Being sick and stuck at home makes me cranky. So, seems like the perfect time to write a new post about something that has long irked me. Robustness checks.
Khoa Vu has tweeted many times about the absurd number of robustness checks in today's empirical papers. See, for example, here. Jokes abound about countless robustness requests by the infamous Referee 2, the length of appendices to NBER working papers, and the despair that researchers feel when a good paper comes crashing down due to failure of the 87th robustness check.
In my view, researchers have just accepted this as the new reality when publishing, and we do not stop think about things in sufficient detail. In my view, we need to realize that, just as with penguins, not all robustness checks are created equally.

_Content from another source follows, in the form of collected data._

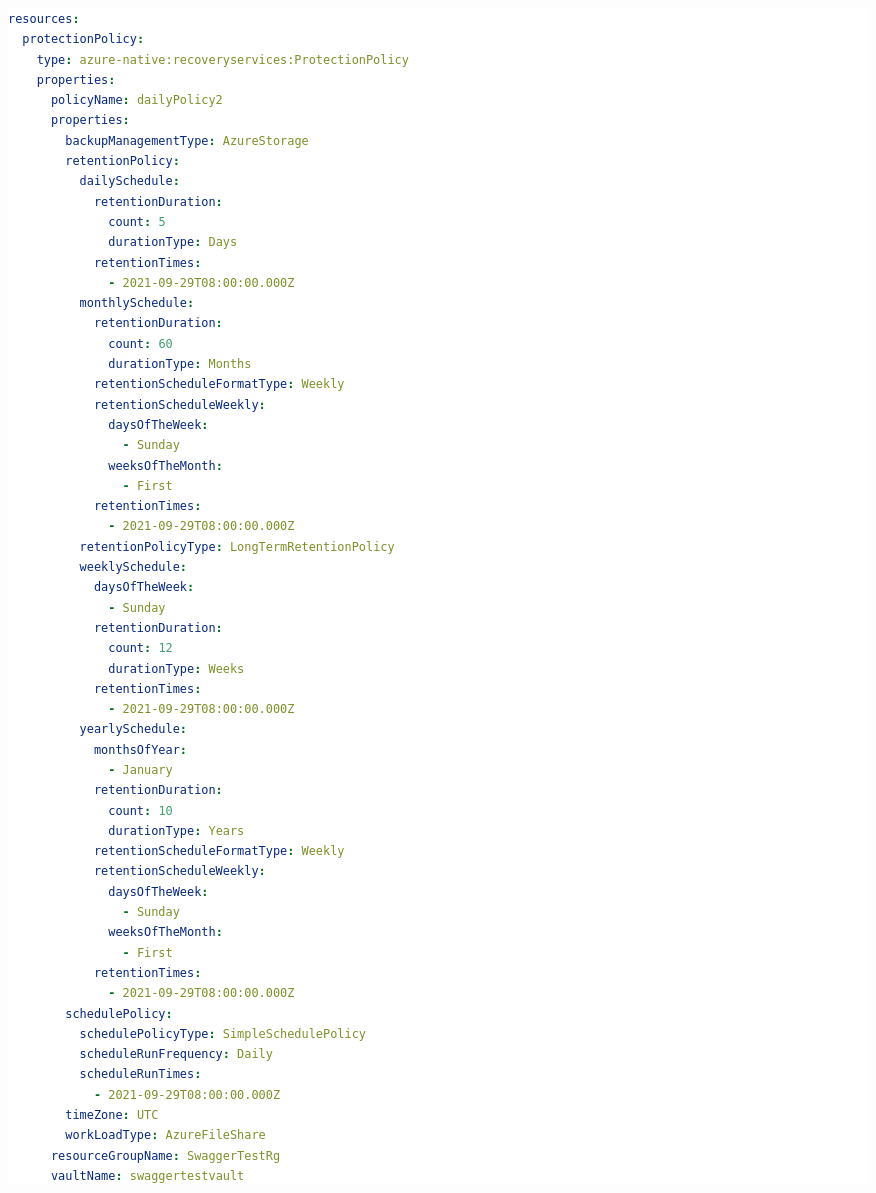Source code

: 
<div>
<pulumi-choosable type="language" values="yaml">


```yaml
resources:
  protectionPolicy:
    type: azure-native:recoveryservices:ProtectionPolicy
    properties:
      policyName: dailyPolicy2
      properties:
        backupManagementType: AzureStorage
        retentionPolicy:
          dailySchedule:
            retentionDuration:
              count: 5
              durationType: Days
            retentionTimes:
              - 2021-09-29T08:00:00.000Z
          monthlySchedule:
            retentionDuration:
              count: 60
              durationType: Months
            retentionScheduleFormatType: Weekly
            retentionScheduleWeekly:
              daysOfTheWeek:
                - Sunday
              weeksOfTheMonth:
                - First
            retentionTimes:
              - 2021-09-29T08:00:00.000Z
          retentionPolicyType: LongTermRetentionPolicy
          weeklySchedule:
            daysOfTheWeek:
              - Sunday
            retentionDuration:
              count: 12
              durationType: Weeks
            retentionTimes:
              - 2021-09-29T08:00:00.000Z
          yearlySchedule:
            monthsOfYear:
              - January
            retentionDuration:
              count: 10
              durationType: Years
            retentionScheduleFormatType: Weekly
            retentionScheduleWeekly:
              daysOfTheWeek:
                - Sunday
              weeksOfTheMonth:
                - First
            retentionTimes:
              - 2021-09-29T08:00:00.000Z
        schedulePolicy:
          schedulePolicyType: SimpleSchedulePolicy
          scheduleRunFrequency: Daily
          scheduleRunTimes:
            - 2021-09-29T08:00:00.000Z
        timeZone: UTC
        workLoadType: AzureFileShare
      resourceGroupName: SwaggerTestRg
      vaultName: swaggertestvault

```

When producing an empirical study, there is no doubt that there are countless decisions that must be made along the way. It is impossible appreciate this until it's your paper. However,
Huntington-Klein et al. (2021) gave it their best effort by showing the range in results obtained when researchers set out to replicate existing studies.
That said, a well-executed empirical study ought to make all these choices as clear as possible to the reader and ought to lead to a preferred model. This preferred model is often referred to as the baseline specification.

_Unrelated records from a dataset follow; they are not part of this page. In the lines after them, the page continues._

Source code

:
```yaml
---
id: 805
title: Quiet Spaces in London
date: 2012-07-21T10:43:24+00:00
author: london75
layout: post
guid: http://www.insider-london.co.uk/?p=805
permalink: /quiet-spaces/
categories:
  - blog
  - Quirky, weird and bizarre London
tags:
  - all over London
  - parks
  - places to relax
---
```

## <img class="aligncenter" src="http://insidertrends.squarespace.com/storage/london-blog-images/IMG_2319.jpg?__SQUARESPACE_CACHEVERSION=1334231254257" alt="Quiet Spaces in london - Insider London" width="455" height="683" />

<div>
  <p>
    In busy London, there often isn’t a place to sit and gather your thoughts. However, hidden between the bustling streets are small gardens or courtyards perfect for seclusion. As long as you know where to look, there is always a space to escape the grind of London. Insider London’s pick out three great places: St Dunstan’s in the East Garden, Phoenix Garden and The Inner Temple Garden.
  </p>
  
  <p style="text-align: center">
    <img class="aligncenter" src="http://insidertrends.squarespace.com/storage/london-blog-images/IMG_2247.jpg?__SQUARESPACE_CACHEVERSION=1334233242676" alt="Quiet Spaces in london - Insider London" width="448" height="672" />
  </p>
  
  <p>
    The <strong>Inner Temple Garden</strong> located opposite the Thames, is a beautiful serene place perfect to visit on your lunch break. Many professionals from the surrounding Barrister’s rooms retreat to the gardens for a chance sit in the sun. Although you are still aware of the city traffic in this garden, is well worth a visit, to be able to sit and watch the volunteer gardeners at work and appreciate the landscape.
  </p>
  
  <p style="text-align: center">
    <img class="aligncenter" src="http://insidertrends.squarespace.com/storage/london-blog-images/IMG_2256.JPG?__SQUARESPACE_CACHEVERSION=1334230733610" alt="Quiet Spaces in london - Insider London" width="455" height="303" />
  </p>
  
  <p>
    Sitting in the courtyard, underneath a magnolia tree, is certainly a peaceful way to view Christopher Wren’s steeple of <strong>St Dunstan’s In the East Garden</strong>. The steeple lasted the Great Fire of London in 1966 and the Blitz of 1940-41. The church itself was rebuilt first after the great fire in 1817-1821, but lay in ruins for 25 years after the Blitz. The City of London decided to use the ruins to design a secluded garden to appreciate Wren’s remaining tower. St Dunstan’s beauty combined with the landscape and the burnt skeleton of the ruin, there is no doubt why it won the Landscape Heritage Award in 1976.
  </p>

As such, the results obtained from the baseline specification ought to be the ones in which you have the most confidence. Robustness checks assess changes in the results if the choices made to arrive at the baseline specification had been different. Passing robustness checks is important. However, it does not deserve to be put on the pedestal as it seems to be made out to be.
Robustness checks are, when you think about, a bit of an exercise in intellectual laziness. Yes, that is strong. As I said, being sick makes me cranky. But, as economists, we bring more than just research questions and data to empirical analysis. We also bring our expertise in modeling human behavior. This is what typically distinguishes us from statisticians. As a result, we ought to use these skills to justify our baseline specification as being the 'correct' specification.

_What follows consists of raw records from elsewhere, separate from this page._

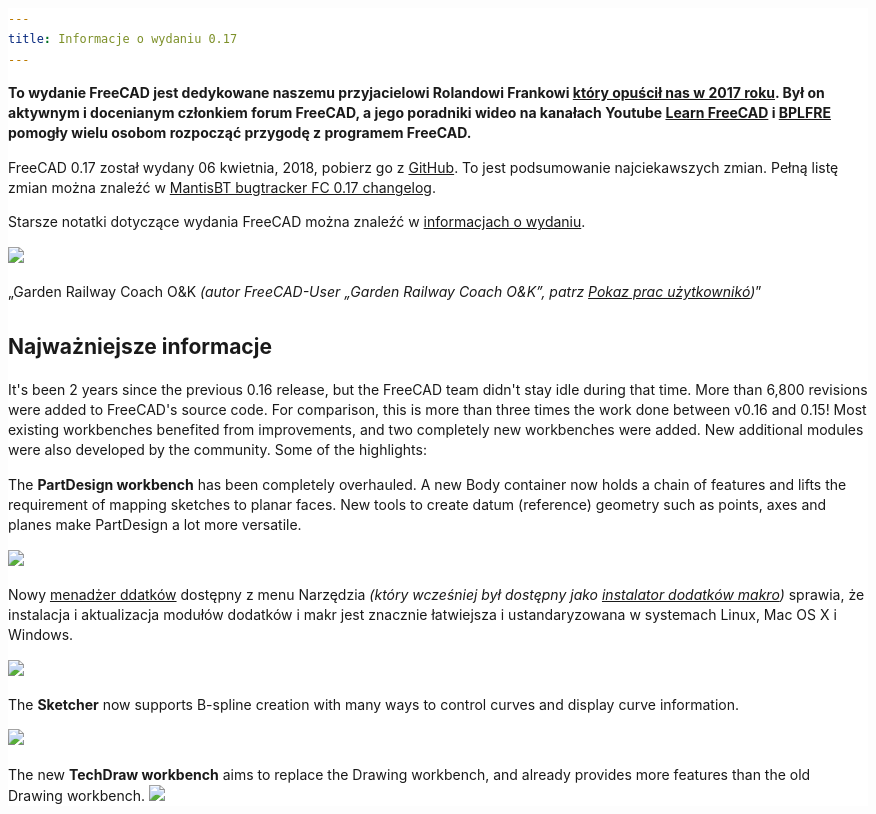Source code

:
 ```yaml
---
title: Informacje o wydaniu 0.17
---
```


**To wydanie FreeCAD jest dedykowane naszemu przyjacielowi Rolandowi Frankowi [który opuścił nas w 2017 roku](https://forum.freecadweb.org/viewtopic.php?f=8&t=25673,). Był on aktywnym i docenianym członkiem forum FreeCAD, a jego poradniki wideo na kanałach Youtube [Learn FreeCAD](https://www.youtube.com/watch?v=_HEvhclR4-o&list=PL6fZ68Cq3L8k0JhxnIVjZQN26cn9idJrj) i [BPLFRE](https://www.youtube.com/watch?v=m49z0weonog&list=PLsrwVwvqYb8G4Ri0iz1JIebsOXkgoytAY) pomogły wielu osobom rozpocząć przygodę z programem FreeCAD.**

FreeCAD 0.17 został wydany 06 kwietnia, 2018, pobierz go z [GitHub](https://github.com/FreeCAD/FreeCAD/releases/tag/0.17). To jest podsumowanie najciekawszych zmian. Pełną listę zmian można znaleźć w [MantisBT bugtracker FC 0.17 changelog](https://www.freecadweb.org/tracker/changelog_page.php?version_id=73).

Starsze notatki dotyczące wydania FreeCAD można znaleźć w [informacjach o wydaniu](/Feature_list/pl#Informacje_o_wydaniu "Feature list/pl").

![](/images/Release017_Title.jpg)

„Garden Railway Coach O&K _(autor FreeCAD-User „Garden Railway Coach O&K”, patrz [Pokaz prac użytkownikó](http://forum.freecadweb.org/viewtopic.php?f=24&t=17261))_”

## Najważniejsze informacje

It's been 2 years since the previous 0.16 release, but the FreeCAD team didn't stay idle during that time. More than 6,800 revisions were added to FreeCAD's source code. For comparison, this is more than three times the work done between v0.16 and 0.15! Most existing workbenches benefited from improvements, and two completely new workbenches were added. New additional modules were also developed by the community. Some of the highlights:

The **PartDesign workbench** has been completely overhauled. A new Body container now holds a chain of features and lifts the requirement of mapping sketches to planar faces. New tools to create datum (reference) geometry such as points, axes and planes make PartDesign a lot more versatile.

![](/images/PartDesign_Body_tree.png)

Nowy [menadżer ddatków](/Std_AddonMgr/pl "Std AddonMgr/pl") dostępny z menu Narzędzia _(który wcześniej był dostępny jako [instalator dodatków makro](https://github.com/FreeCAD/FreeCAD-addons))_ sprawia, że instalacja i aktualizacja modułów dodatków i makr jest znacznie łatwiejsza i ustandaryzowana w systemach Linux, Mac OS X i Windows.

![](/images/Addon_manager_v017.png)

The **Sketcher** now supports B-spline creation with many ways to control curves and display curve information.

![](/images/FC017_Sketcher_B-spline_01.png)

The new **TechDraw workbench** aims to replace the Drawing workbench, and already provides more features than the old Drawing workbench.
![](/images/TechDraw_Workbench_Example.png)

If we conduct a robustness check by altering our baseline model in some manner and yet the results do not change, then this saves us from having think deeply about our choice regarding that particular aspect of the model. It allows us to be lazy, not worry about this particular choice, and not have to devote too many brain cells justifying our choice.
But, what if we fail a robustness check? Often times this leads the author to despair, readers to quickly dismiss the paper, and referees to recommend rejection. That, too, is lazy. Failing a robustness check is not, in and of itself, a reason to condemn a study. It should be the start of the discussion, not the end. This failure tells us this particular modeling choice matters for the results. Now, the intellectual work begins. Which model is 'right'?
Presumably since you, the author, choose the baseline specification as your preferred specification, you trust that model more. It is now up to you to explain this. Explain that while the robustness check is useful information, it does not invalidate the paper if you don't believe the model in said robustness check.
This is where the not all robustness checks (or penguins) are created equally comes into play. If the change made from the baseline specification to the model estimated in the robustness check is something about which economics, econometrics, or institutional knowledge provides no information, then we really have little way to justify the baseline specification as being more likely to produce the 'right' answer. This, then, is a critical robustness check.
However, if we do have information that points to the baseline specification as being preferred, then authors should fret not and readers/referees ought not be so quick to dismiss. Just go back to the arguments on why the baseline specification was your preferred model in the start. It is incumbent upon you, the author, to explain why this particular robustness check should not be given special penguin status.
To do anything else is bad science. Remember Type I and Type II errors?
Even if
no changes made as part of one's robustness checks matter in truth, there is always a probability of
incorrectly finding that the results are sensitive to the changes made in some robustness checks. This is a classic multiple hypothesis testing problem. We cannot let intellectual laziness preclude us from attempting to understand these false positives by thinking about which robustness checks may cause us to question the results of a study, and which perhaps should not.
Thank you for indulging my rant. I feel better already.
UPDATE (1.25.2023)
Thanks to Ai Deng on
twitter for pointing out the paper by
Lu & White (2014). They critique a certain type of robustness check that I learned as Extreme Bounds Analysis (EBA), which assesses the sensitivity of a coefficient(s) of interest to changes in the other covariates included in the model.